Folge der Sparpolitik? Überfall auf Olympia-Museum

Der Überfall an der Geburtsstätte der Olympischen Spiele versetzte der griechischen Kulturwelt einen schweren Schock. "Nun wird man uns Griechen wieder vorhalten, dass wir nicht einmal mehr in der Lage sind, unsere Kultur- und Kunstschätze zu schützen", beklagte die Zeitung "Kathimerini".

Vor nicht einmal sechs Wochen waren aus der Nationalgalerie in Athen ein Gemälde von Pablo Picasso und zwei weitere Werke gestohlen worden.

Zerfällt in Griechenland nach dem Finanzsystem und der Wirtschaft nun auch die Kultur? Immerhin war nicht irgendein Museum überfallen worden. Das antike Olympia im Westen der Peloponnes-Halbinsel gilt als ein Symbol der menschlichen Zivilisation. Die Angestellten der griechischen Museen betrachten den Überfall als eine Folge der Sparpolitik. Aufgrund der Einsparungen seien von den 4000 Wächterstellen, die zum Schutz der antiken Stätten notwendig seien, weniger als die Hälfte besetzt, betonte der Verband der Wachleute.

Allerdings ist der Schutz der Kunstschätze nicht nur eine Frage des Geldes und der Zahl der Wächter. "Als in den 50er Jahren in Griechenland bittere Armut herrschte, haben die Leute die Museen verehrt und nichts daraus gestohlen", sagte die Generalsekretärin des Kulturministeriums, Lina Mendoni, der Zeitung "To Vima". "Wenn das jetzt anders ist, bedeutet dies einen Verfall der Werte."

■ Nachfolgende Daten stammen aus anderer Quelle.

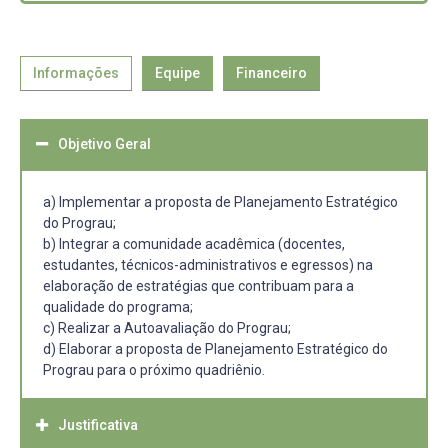
Informações
Equipe
Financeiro
Objetivo Geral
a) Implementar a proposta de Planejamento Estratégico
do Prograu;
b) Integrar a comunidade acadêmica (docentes,
estudantes, técnicos-administrativos e egressos) na
elaboração de estratégias que contribuam para a
qualidade do programa;
c) Realizar a Autoavaliação do Prograu;
d) Elaborar a proposta de Planejamento Estratégico do
Prograu para o próximo quadriênio.
Justificativa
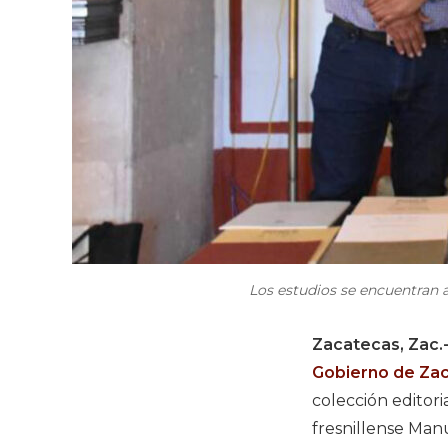
Los estudios se encuentran a
Zacatecas, Zac.
Gobierno de Za
colección editori
fresnillense Man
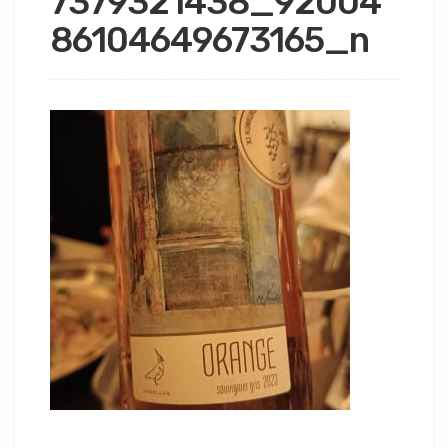
7379321438_92004
86104649673165_n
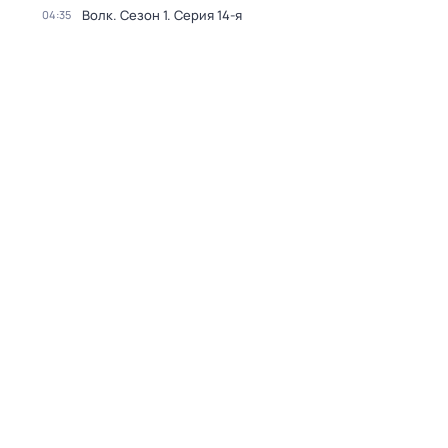
Волк
. Сезон 1
. Серия 14-я
04:35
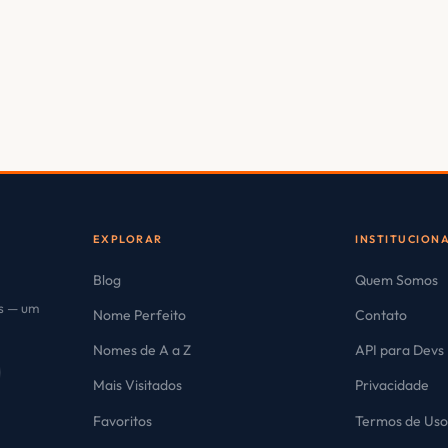
EXPLORAR
INSTITUCION
Blog
Quem Somos
es — um
Nome Perfeito
Contato
Nomes de A a Z
API para Devs
Mais Visitados
Privacidade
Favoritos
Termos de Us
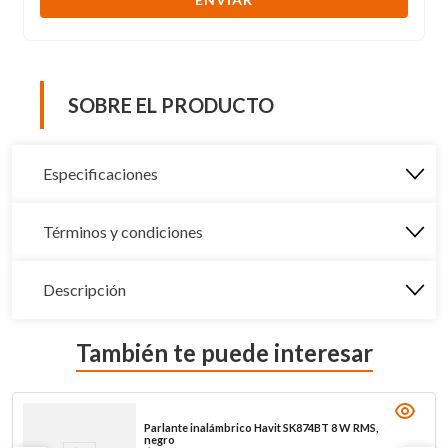
SOBRE EL PRODUCTO
Especificaciones
Términos y condiciones
Descripción
También te puede interesar
Parlante inalámbrico Havit SK874BT 8 W RMS,
negro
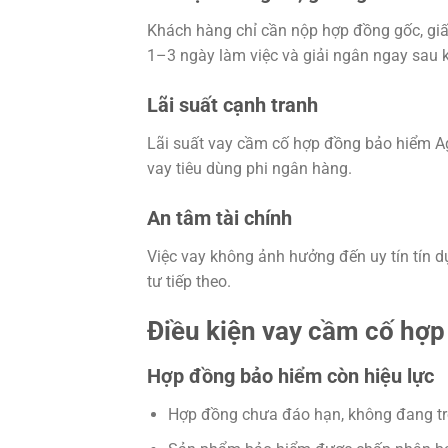
Khách hàng chỉ cần nộp hợp đồng gốc, giấy
1–3 ngày làm việc và giải ngân ngay sau 
Lãi suất cạnh tranh
Lãi suất vay cầm cố hợp đồng bảo hiểm A
vay tiêu dùng phi ngân hàng.
An tâm tài chính
Việc vay không ảnh hưởng đến uy tín tín 
tư tiếp theo.
Điều kiện vay cầm cố hợ
Hợp đồng bảo hiểm còn hiệu lực
Hợp đồng chưa đáo hạn, không đang tro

Das Museum der Olympischen Spiele im antiken Griechenland hätte zum Zeitpunkt des Überfalls von drei Wachleuten geschützt werden sollen. Ein Wächter hatte frei, ein zweiter kam zu spät zur Arbeit. Die Räuber im antiken Olympia wussten anscheinend genau, wonach sie suchten. Nach den Worten der 48-jährigen Museumswächterin wollten sie wissen, wo sich die Goldkränze und die wertvolle Sammlung von Olympia-Briefmarken des Griechen Georgios Papastefanou befinden. Jedoch gehören diese Exponate nicht zur Kollektion des überfallenen Museums. Die Täter erbeuteten 65 Figuren und Gefäße aus Ton und Bronze. Laut "To Vima" wurde auch die Bronzefigur eines Läufers gestohlen, die im August im Martin-Gropius-Bau ausgestellt werden sollte.